IHS Janes continued:
“The delays in bringing Cipher online are creating capability risks, says the NAO, because the ministry’s existing crypto capability lacks the flexibility to deliver the flagship Network Enabled Capability project, which aims to link up a wide range of military communication networks. This means efficiency savings relating to the automation of crypto capability has been delayed, leading to increased demands on military manpower.”
It explained that the problems with Cipher’s design first emerged during an assessment phase and that they were the result of the lack of suitably qualified experienced civil servants—you will be surprised to hear that, Madam Deputy Speaker. One of the essential things that we must do if we are to be responsible in looking to the defence of this country is to find the way to employ and retain the capability that we need within government to provide the skills and oversee the systems that we operate to keep this country secure.

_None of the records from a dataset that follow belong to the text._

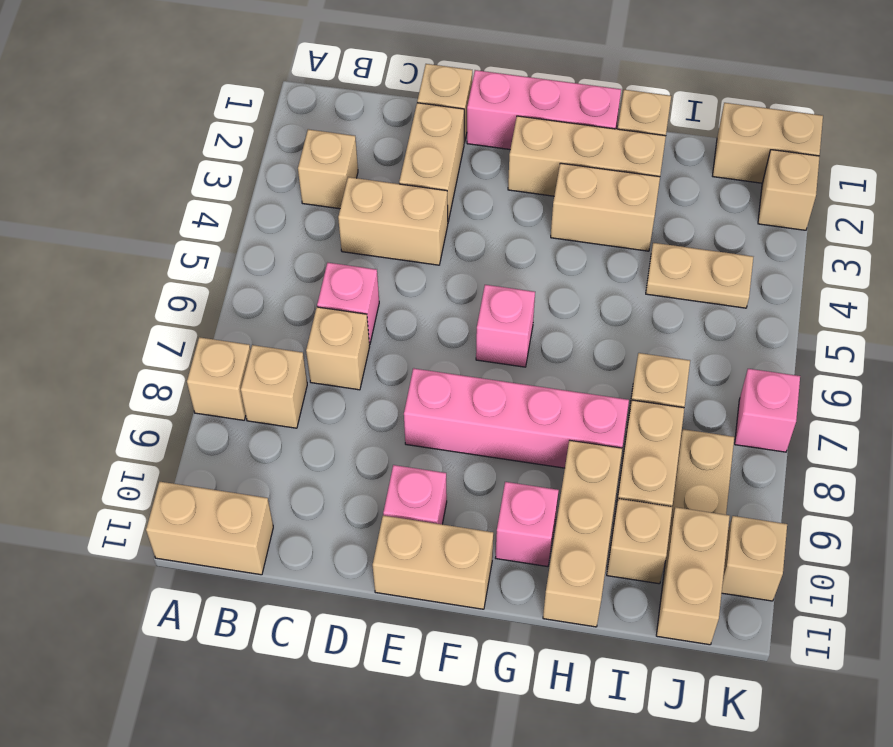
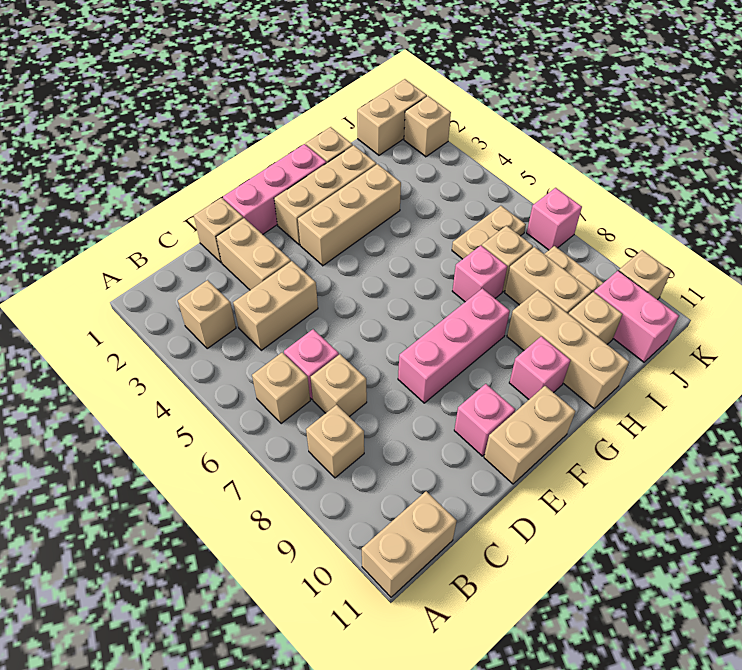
tan 1x1 brick [187,337,251,420] -> tan 1x1 brick moved to [252,352,310,424]
pink 1x4 brick [404,368,629,468] -> pink 1x3 brick [398,288,510,403]
pink 1x1 brick [476,285,535,367] -> pink 1x1 brick moved to [452,245,507,302]
tan 1x2 brick [551,163,660,251] -> tan 1x3 brick [298,164,401,266]
tan 1x2 plate [646,243,753,308] -> tan 1x2 plate moved to [452,206,526,259]
tan 1x2 brick [656,507,730,645] -> pink 1x2 brick [594,271,679,362]

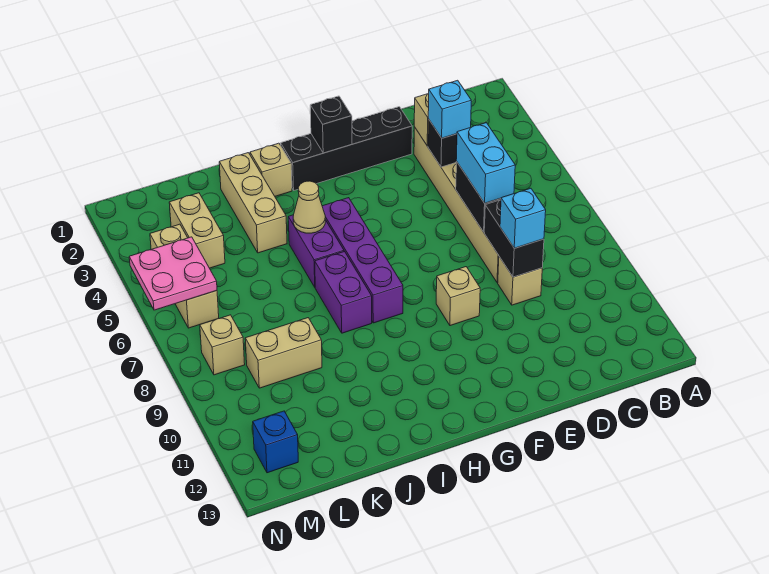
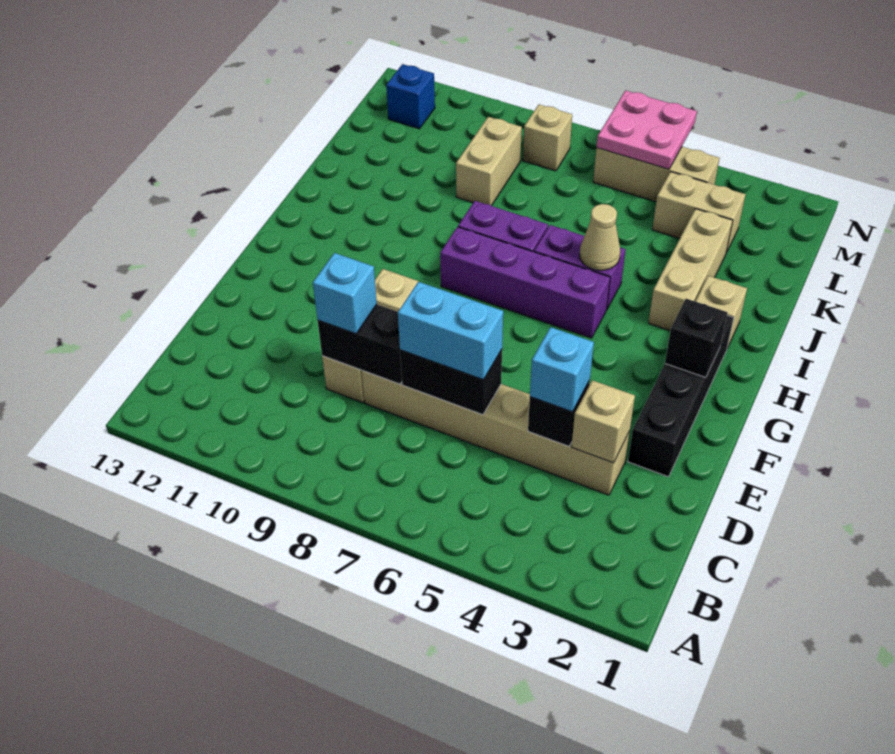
tan 1x3 brick [219,153,287,253] -> tan 1x3 brick turned to [648,209,733,331]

There has been considerable discussion about having a cyber reserve. I have had conversations with a number of companies that have told me that they are very worried about their employees joining the reserves because they fear for them when they have to travel abroad. Many international companies work around the globe, and they worry about someone who has been in our cyber reserve and transfers to work in another country, or merely travels through a country perhaps on business or on holiday, being prone to personal attack because of the information they would hold not only on their company but on the UK’s cyber-defence capability. I hope the Minister is aware of that concern and will address it.
This is perhaps one of the most urgent and pressing issues affecting this country. We have to take it seriously across every Government Department, but we also have to alert our citizens of the fact that they are also now on the front line, because the attack may come from their personal computer, which could be hacked and used for an attack not only on this Government, but on other Governments.